Preparing for XML. Living with modules
|Living with modules|
he closer you stick to the above guidelines, the easier it will be for you---as well as for anyone else---to maintain and update the site. There are no exceptions to the disappointing rule stating that on any site, design tends to degrade and lose consistency with time, unless its original designer is kept on staff and daily engaged in tightening up weak junctions and fixing ubiquitous holes. Modular HTML is one of the best barriers against the creeping design anarchy in frequently updated sites.
In accordance with the goal of separating content and presentation aspects that the modular approach seeks to achieve, a modularized site can be worked with in two distinct modes. In the "content mode," you can edit and update the site's text part, while its modules are left intact or are copied over as new content is added. This job requires no design skills and can be easily performed by anyone, provided that the designer has pointed out the do's and dont's of this process to the person responsible for the content of the site. It is especially worth noting that no WYSIWYG HTML editors can be safely used to update a modular site, as they are notorious for breaking the internal structure of HTML and adding their own stuff to the code (Macromedia's Dreamweaver is a notable exception).

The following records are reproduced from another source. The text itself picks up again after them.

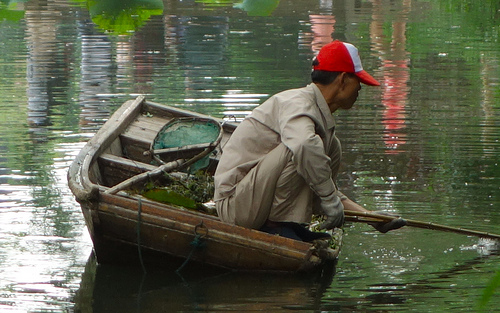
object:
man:
[210, 38, 407, 245]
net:
[479, 235, 500, 252]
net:
[151, 117, 224, 177]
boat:
[65, 94, 346, 282]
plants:
[140, 177, 217, 210]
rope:
[135, 198, 201, 274]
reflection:
[368, 0, 414, 156]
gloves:
[364, 210, 407, 234]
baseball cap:
[310, 39, 383, 86]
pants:
[214, 132, 316, 231]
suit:
[211, 82, 350, 231]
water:
[0, 0, 499, 313]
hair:
[311, 56, 357, 85]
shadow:
[339, 0, 500, 222]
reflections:
[358, 0, 500, 90]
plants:
[0, 0, 165, 40]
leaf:
[141, 186, 202, 210]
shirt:
[209, 82, 342, 210]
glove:
[318, 188, 346, 231]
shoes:
[283, 220, 332, 243]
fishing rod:
[343, 209, 499, 242]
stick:
[142, 142, 215, 157]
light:
[0, 121, 101, 313]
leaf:
[83, 0, 165, 36]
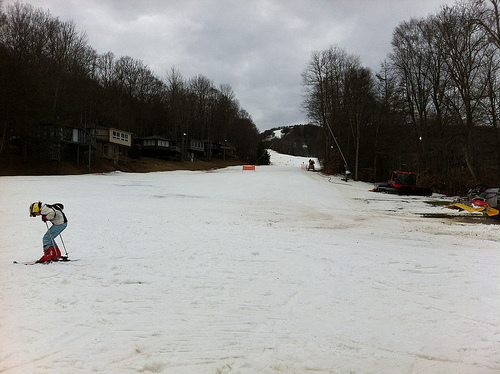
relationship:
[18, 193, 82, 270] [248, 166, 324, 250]
person on ground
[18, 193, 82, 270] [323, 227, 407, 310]
person in snow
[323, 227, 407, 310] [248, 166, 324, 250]
snow on ground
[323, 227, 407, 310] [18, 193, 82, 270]
snow near person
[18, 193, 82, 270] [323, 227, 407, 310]
person near snow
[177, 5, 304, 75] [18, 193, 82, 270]
sky above person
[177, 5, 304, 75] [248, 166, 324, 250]
sky above ground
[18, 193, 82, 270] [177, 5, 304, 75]
person below sky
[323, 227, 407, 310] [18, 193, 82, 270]
snow on person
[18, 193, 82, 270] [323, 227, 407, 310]
person by snow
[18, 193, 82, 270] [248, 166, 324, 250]
person by ground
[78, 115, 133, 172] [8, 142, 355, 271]
house near slope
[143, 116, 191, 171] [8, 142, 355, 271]
house near slope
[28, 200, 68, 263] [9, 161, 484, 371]
person skiing in snow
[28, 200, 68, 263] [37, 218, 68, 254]
person wearing pants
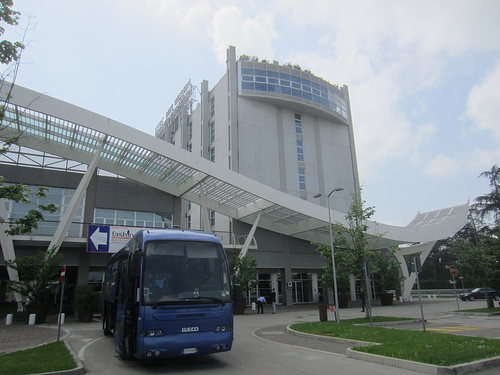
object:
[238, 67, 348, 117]
windows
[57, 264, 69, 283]
sign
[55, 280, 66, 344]
pole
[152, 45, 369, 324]
tall building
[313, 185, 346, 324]
light pole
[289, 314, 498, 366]
grass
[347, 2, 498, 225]
clouds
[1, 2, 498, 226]
sky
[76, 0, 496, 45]
sky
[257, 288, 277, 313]
people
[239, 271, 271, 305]
entryway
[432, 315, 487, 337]
street sign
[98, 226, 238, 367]
bus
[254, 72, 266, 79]
window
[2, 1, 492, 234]
cloud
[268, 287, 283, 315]
person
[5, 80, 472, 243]
railing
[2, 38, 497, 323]
building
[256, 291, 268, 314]
person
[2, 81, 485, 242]
ramp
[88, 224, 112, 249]
arrow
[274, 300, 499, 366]
island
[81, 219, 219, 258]
sign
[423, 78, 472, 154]
sky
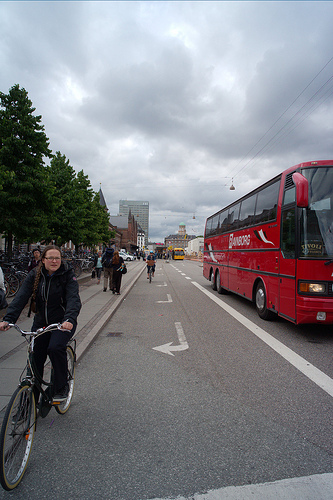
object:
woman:
[0, 241, 81, 404]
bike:
[0, 316, 78, 491]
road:
[138, 282, 202, 459]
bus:
[201, 160, 333, 327]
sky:
[49, 12, 296, 134]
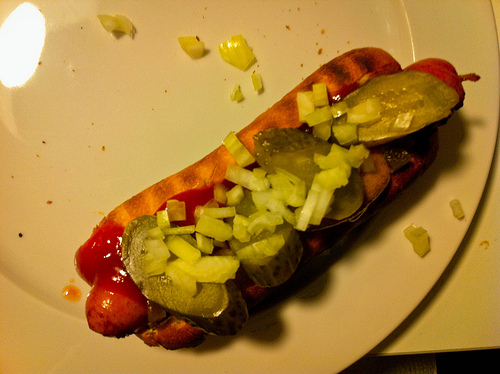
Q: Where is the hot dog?
A: On a white dish.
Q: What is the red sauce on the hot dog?
A: Ketchup.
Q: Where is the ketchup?
A: On the hot dog.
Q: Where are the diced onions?
A: On the hot dog.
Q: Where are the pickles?
A: On the hot dog.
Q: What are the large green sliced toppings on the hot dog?
A: Pickles.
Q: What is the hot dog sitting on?
A: A bun.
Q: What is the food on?
A: White plate.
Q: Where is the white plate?
A: On a table.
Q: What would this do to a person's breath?
A: Make it stink.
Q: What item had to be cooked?
A: The hot dog sausage.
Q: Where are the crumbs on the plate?
A: To the left of the hot dog?.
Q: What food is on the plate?
A: A hot dog.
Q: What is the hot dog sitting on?
A: A round white plate.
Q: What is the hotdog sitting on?
A: A bun on a plate.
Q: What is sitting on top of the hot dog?
A: Toppings.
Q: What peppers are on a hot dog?
A: Jalepeno peppers.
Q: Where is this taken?
A: Table.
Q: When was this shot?
A: Night time.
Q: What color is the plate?
A: White.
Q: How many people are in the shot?
A: 0.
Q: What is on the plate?
A: Hot dog.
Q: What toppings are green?
A: Pickles.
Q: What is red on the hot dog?
A: Ketchup.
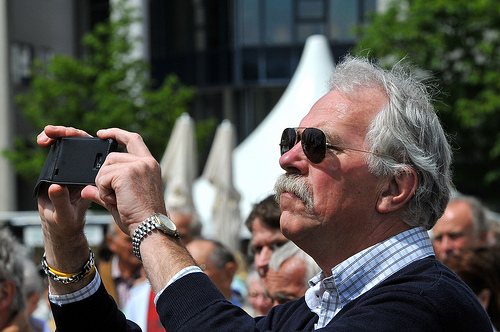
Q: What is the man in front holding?
A: A camera.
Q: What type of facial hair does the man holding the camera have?
A: A mustache.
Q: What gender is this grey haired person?
A: Male.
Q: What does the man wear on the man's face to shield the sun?
A: Sunglasses.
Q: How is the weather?
A: Sunny.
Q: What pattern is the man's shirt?
A: Checkered.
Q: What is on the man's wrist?
A: Watch.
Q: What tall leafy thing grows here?
A: Tree.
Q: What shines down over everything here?
A: Sun.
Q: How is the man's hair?
A: Loose.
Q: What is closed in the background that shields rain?
A: Umbrella.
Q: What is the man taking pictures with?
A: Phone.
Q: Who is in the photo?
A: A crowd of people.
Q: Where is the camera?
A: In the man's hands.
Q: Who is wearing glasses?
A: A man.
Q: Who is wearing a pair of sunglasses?
A: The man.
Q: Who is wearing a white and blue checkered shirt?
A: The man.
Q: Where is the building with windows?
A: Behind the people.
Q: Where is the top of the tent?
A: Behind the man.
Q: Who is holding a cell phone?
A: The man.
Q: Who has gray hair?
A: The man.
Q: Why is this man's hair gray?
A: He is elderly.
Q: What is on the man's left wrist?
A: A watch.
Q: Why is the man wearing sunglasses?
A: It is sunny.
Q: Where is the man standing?
A: Among the crowds.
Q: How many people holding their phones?
A: One.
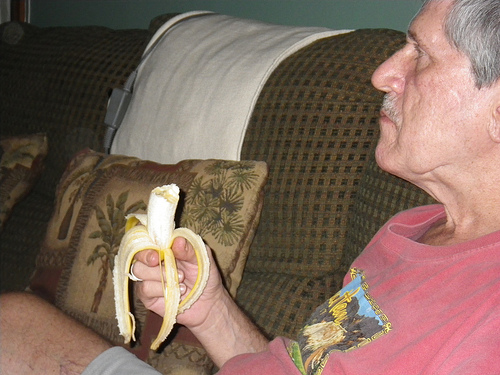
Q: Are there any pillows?
A: Yes, there is a pillow.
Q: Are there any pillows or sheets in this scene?
A: Yes, there is a pillow.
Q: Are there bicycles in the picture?
A: No, there are no bicycles.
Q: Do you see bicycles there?
A: No, there are no bicycles.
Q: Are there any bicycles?
A: No, there are no bicycles.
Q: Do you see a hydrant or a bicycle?
A: No, there are no bicycles or fire hydrants.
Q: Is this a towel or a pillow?
A: This is a pillow.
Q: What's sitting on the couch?
A: The pillow is sitting on the couch.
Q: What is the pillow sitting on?
A: The pillow is sitting on the couch.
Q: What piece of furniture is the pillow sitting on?
A: The pillow is sitting on the couch.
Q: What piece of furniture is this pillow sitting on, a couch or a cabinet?
A: The pillow is sitting on a couch.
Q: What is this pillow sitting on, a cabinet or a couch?
A: The pillow is sitting on a couch.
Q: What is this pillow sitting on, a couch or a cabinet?
A: The pillow is sitting on a couch.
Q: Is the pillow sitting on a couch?
A: Yes, the pillow is sitting on a couch.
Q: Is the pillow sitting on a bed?
A: No, the pillow is sitting on a couch.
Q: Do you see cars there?
A: No, there are no cars.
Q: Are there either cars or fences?
A: No, there are no cars or fences.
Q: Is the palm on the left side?
A: Yes, the palm is on the left of the image.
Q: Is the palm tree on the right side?
A: No, the palm tree is on the left of the image.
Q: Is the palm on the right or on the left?
A: The palm is on the left of the image.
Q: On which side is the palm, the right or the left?
A: The palm is on the left of the image.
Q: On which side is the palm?
A: The palm is on the left of the image.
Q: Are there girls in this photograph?
A: No, there are no girls.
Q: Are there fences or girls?
A: No, there are no girls or fences.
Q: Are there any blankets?
A: Yes, there is a blanket.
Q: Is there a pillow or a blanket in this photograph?
A: Yes, there is a blanket.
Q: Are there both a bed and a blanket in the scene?
A: No, there is a blanket but no beds.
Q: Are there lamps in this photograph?
A: No, there are no lamps.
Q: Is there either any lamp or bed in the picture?
A: No, there are no lamps or beds.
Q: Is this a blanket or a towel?
A: This is a blanket.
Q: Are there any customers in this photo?
A: No, there are no customers.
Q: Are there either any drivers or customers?
A: No, there are no customers or drivers.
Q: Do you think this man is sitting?
A: Yes, the man is sitting.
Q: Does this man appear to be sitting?
A: Yes, the man is sitting.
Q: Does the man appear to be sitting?
A: Yes, the man is sitting.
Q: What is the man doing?
A: The man is sitting.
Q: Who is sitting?
A: The man is sitting.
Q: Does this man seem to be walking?
A: No, the man is sitting.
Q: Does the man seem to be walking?
A: No, the man is sitting.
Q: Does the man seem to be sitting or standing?
A: The man is sitting.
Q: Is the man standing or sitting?
A: The man is sitting.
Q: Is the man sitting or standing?
A: The man is sitting.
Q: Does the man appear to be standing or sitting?
A: The man is sitting.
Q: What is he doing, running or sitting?
A: The man is sitting.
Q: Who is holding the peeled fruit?
A: The man is holding the banana.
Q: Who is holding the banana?
A: The man is holding the banana.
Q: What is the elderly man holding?
A: The man is holding the banana.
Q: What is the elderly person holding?
A: The man is holding the banana.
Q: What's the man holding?
A: The man is holding the banana.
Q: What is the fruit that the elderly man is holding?
A: The fruit is a banana.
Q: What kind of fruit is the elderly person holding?
A: The man is holding the banana.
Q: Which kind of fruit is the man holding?
A: The man is holding the banana.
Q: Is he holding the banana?
A: Yes, the man is holding the banana.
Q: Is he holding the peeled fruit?
A: Yes, the man is holding the banana.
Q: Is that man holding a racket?
A: No, the man is holding the banana.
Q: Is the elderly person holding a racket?
A: No, the man is holding the banana.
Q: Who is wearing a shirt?
A: The man is wearing a shirt.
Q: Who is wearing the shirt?
A: The man is wearing a shirt.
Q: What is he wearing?
A: The man is wearing a shirt.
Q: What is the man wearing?
A: The man is wearing a shirt.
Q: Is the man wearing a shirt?
A: Yes, the man is wearing a shirt.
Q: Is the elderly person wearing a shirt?
A: Yes, the man is wearing a shirt.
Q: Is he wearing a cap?
A: No, the man is wearing a shirt.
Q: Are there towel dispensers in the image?
A: No, there are no towel dispensers.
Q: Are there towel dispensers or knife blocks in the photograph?
A: No, there are no towel dispensers or knife blocks.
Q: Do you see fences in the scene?
A: No, there are no fences.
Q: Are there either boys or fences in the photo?
A: No, there are no fences or boys.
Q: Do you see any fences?
A: No, there are no fences.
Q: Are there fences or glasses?
A: No, there are no fences or glasses.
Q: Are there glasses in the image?
A: No, there are no glasses.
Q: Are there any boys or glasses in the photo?
A: No, there are no glasses or boys.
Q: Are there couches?
A: Yes, there is a couch.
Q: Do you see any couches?
A: Yes, there is a couch.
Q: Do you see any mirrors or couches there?
A: Yes, there is a couch.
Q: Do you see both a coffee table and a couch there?
A: No, there is a couch but no coffee tables.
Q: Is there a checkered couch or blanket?
A: Yes, there is a checkered couch.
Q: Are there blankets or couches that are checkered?
A: Yes, the couch is checkered.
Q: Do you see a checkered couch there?
A: Yes, there is a checkered couch.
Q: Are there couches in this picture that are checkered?
A: Yes, there is a couch that is checkered.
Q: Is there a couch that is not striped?
A: Yes, there is a checkered couch.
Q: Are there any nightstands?
A: No, there are no nightstands.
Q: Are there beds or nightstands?
A: No, there are no nightstands or beds.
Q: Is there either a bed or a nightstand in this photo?
A: No, there are no nightstands or beds.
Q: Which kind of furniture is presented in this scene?
A: The furniture is a couch.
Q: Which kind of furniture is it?
A: The piece of furniture is a couch.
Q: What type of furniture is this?
A: That is a couch.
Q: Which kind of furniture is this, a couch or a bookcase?
A: That is a couch.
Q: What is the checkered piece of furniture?
A: The piece of furniture is a couch.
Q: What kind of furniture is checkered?
A: The furniture is a couch.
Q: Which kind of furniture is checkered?
A: The furniture is a couch.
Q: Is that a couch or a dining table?
A: That is a couch.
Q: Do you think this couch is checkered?
A: Yes, the couch is checkered.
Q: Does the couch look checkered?
A: Yes, the couch is checkered.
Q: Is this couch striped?
A: No, the couch is checkered.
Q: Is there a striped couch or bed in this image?
A: No, there is a couch but it is checkered.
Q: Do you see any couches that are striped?
A: No, there is a couch but it is checkered.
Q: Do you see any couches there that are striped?
A: No, there is a couch but it is checkered.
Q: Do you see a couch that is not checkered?
A: No, there is a couch but it is checkered.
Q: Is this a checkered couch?
A: Yes, this is a checkered couch.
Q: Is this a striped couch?
A: No, this is a checkered couch.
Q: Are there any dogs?
A: No, there are no dogs.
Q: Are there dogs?
A: No, there are no dogs.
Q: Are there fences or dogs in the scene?
A: No, there are no dogs or fences.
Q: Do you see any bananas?
A: Yes, there is a banana.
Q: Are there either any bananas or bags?
A: Yes, there is a banana.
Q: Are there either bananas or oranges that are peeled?
A: Yes, the banana is peeled.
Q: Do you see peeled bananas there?
A: Yes, there is a peeled banana.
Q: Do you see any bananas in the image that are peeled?
A: Yes, there is a banana that is peeled.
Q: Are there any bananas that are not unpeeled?
A: Yes, there is an peeled banana.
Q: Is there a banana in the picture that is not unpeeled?
A: Yes, there is an peeled banana.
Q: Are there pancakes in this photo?
A: No, there are no pancakes.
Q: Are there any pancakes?
A: No, there are no pancakes.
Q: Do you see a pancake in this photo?
A: No, there are no pancakes.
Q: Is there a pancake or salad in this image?
A: No, there are no pancakes or salad.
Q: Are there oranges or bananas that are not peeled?
A: No, there is a banana but it is peeled.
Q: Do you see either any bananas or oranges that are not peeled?
A: No, there is a banana but it is peeled.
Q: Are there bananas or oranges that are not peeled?
A: No, there is a banana but it is peeled.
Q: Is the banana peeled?
A: Yes, the banana is peeled.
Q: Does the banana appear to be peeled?
A: Yes, the banana is peeled.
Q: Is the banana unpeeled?
A: No, the banana is peeled.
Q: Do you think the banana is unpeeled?
A: No, the banana is peeled.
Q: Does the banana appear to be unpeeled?
A: No, the banana is peeled.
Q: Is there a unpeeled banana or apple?
A: No, there is a banana but it is peeled.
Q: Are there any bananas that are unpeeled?
A: No, there is a banana but it is peeled.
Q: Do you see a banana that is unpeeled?
A: No, there is a banana but it is peeled.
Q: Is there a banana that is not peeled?
A: No, there is a banana but it is peeled.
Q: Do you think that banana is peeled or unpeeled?
A: The banana is peeled.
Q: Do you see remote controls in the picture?
A: Yes, there is a remote control.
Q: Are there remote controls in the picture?
A: Yes, there is a remote control.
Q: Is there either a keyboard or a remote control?
A: Yes, there is a remote control.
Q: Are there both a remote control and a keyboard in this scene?
A: No, there is a remote control but no keyboards.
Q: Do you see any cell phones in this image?
A: No, there are no cell phones.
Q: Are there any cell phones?
A: No, there are no cell phones.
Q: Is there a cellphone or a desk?
A: No, there are no cell phones or desks.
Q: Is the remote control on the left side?
A: Yes, the remote control is on the left of the image.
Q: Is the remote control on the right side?
A: No, the remote control is on the left of the image.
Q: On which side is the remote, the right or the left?
A: The remote is on the left of the image.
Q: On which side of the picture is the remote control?
A: The remote control is on the left of the image.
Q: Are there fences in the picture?
A: No, there are no fences.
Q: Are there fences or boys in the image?
A: No, there are no fences or boys.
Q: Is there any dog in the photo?
A: No, there are no dogs.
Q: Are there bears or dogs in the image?
A: No, there are no dogs or bears.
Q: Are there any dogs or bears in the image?
A: No, there are no dogs or bears.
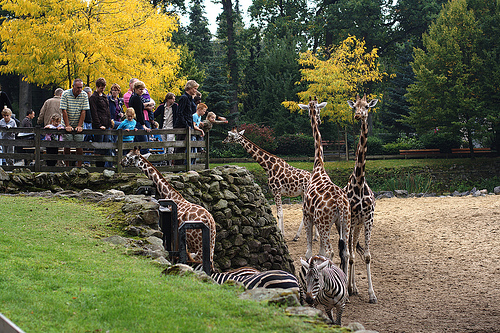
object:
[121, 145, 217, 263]
giraffe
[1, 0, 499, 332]
zoo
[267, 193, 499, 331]
dirt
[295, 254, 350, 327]
giraffe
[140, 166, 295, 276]
wall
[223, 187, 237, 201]
stone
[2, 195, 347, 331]
grass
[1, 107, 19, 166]
people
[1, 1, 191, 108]
trees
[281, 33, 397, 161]
trees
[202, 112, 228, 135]
girl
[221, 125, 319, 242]
giraffe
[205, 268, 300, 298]
zebra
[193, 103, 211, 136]
man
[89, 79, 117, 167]
man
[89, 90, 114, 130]
shirt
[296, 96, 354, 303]
giraffes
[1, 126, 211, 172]
fence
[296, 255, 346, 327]
zebras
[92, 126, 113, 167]
jeans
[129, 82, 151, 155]
man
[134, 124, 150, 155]
jeans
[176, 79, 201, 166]
man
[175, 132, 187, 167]
jeans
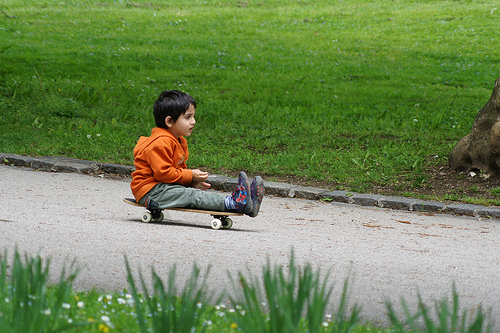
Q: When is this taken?
A: During the daytime.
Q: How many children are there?
A: One.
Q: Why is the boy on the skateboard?
A: To have fun.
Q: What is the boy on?
A: A skateboard.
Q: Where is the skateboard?
A: Underneath the boy.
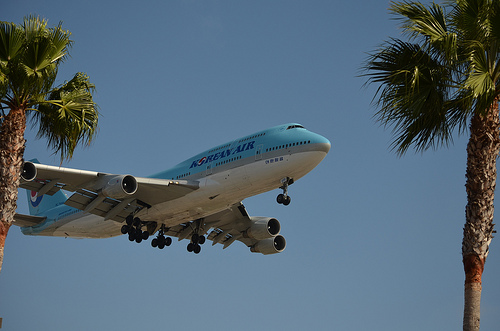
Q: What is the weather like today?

Needless to say, before getting to work on marking up the main bulk of the site's content, the designer should make sure that the modules he's developed are well tested and flexible enough to accommodate a fairly diverse content. However, it is likely that some of the problems with modules will come up only halfway through site redesign, or even after the new design has been up for some time. For example, you might discover that your heading module behaves erratically when the text of the heading exceeds some specific length. Editing the site in "presentation mode" is to be undertaken only by the designer himself, or under his direct supervision, and certain rules should be observed when doing this.
The most important taboo of the modular technology forbids you to ever change any single copy of a module manually in your HTML editor. Even if the modified module renders the same in the browser, but contains some seemingly unimportant deviations such as extra spaces or line breaks, this may prevent the module from being automatically recognized and updated in the next round of global search-and-replace. Since HTML does not allow you to store "master copies" of all modules in style files, you have to copy them over and over again---and therefore, you can only edit all copies of your modules throughout the site simultaneously.
One difficulty you are likely to encounter is that modules are usually several lines long, while common text editors, even if they can search and replace in multiple files, limit you to one-line patterns. One of the tools offering multi-line as well as multi-file search-and-replace is Allaire HomeSite, a popular HTML editing package. HomeSite also provides the important feature of regular expression search which allows you to account for the insertion of variable text or tags within the modules. Another option in this situation could be to compose simple awk or perl scripts to effect global changes in all HTML files of the site.
There are other tools intended to facilitate working with modules. You can use Server Side Includes (SSI) #include declarations to instruct your Web server to insert modules stored in separate files before sending out the HTML files to the users. This may sound like a good solution, but one disadvantage is that you need to actually upload your files to an SSI-enabled server to see how they work with all the modules in their places. (Also, several SSI instructions in each document would take up a lot of server resources to process.) Macromedia's Dreamweaver can store pieces of code in its "libraries," but this feature lacks support for variable content. For example, in order to imitate a heading module like that in my example, you will need to create two separate library items, one for the part of the code before the text and another for the closing sequence of tags.